Самый гениальный — не обязательно самый любимый и близкий. У Николая Степановича Гумилева в стихотворении «Фра Беато Анджелико» про это хорошо сказано.
Всё это — скрытая, латентная, если так можно выразиться, часть моих литературных увлечений. Да, в студенческие годы я иногда пытался чёркать на бумажках, сочиняя прозу; но серьёзного значения этим попыткам не придавал и сам. Всё изменилось в 1999 году, когда я из чистого интереса купил в магазине книгу совершенно мне тогда неизвестного Андрея Лазарчука. «Опоздавшие к лету», том второй. «Жестяной бор» и «Солдаты Вавилона».

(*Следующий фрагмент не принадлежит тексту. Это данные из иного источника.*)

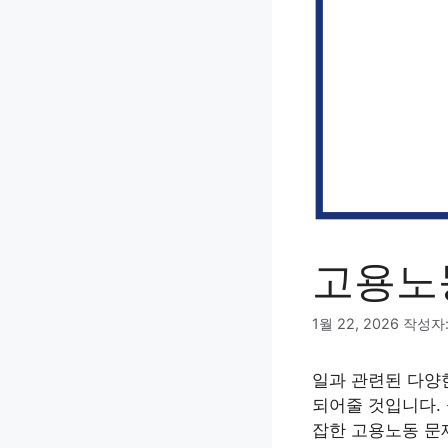
고용노
1월 22, 2026
작성자
일과 관련된 다양
되어줄 것입니다.
잡한 고용노동 문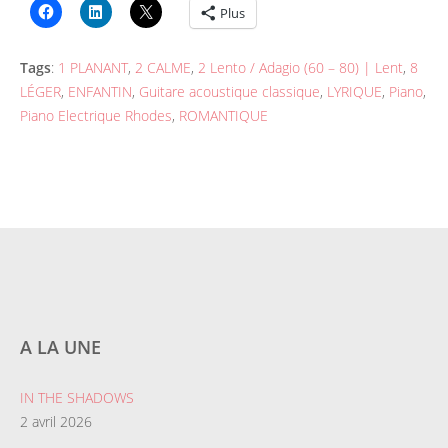
Plus
Tags
:
1 PLANANT
,
2 CALME
,
2 Lento / Adagio (60 – 80) | Lent
,
8
LÉGER
,
ENFANTIN
,
Guitare acoustique classique
,
LYRIQUE
,
Piano
,
Piano Electrique Rhodes
,
ROMANTIQUE
A LA UNE
IN THE SHADOWS
2 avril 2026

«Солдаты Вавилона» — книга, которая сделала меня писателем.
Прочитав «Солдат Вавилона», я убедился, что об очень сложных и безумно интересных для меня вещах можно писать. И даже примерно понял, как это делается.
Дальше рассказывать не так интересно. В конце 2002 года я познакомился (сначала по Интернету) с Лазарчуком, и он рекомендовал к печати мою повесть «Лунная соната». Повесть, заметим, вначале была вполне реалистической — программную оболочку «альтернативной истории» я добавил уже в процессе переделки. Но с самого начала я понимал, что область литературы, к которой я хочу принадлежать, — это Фантастика.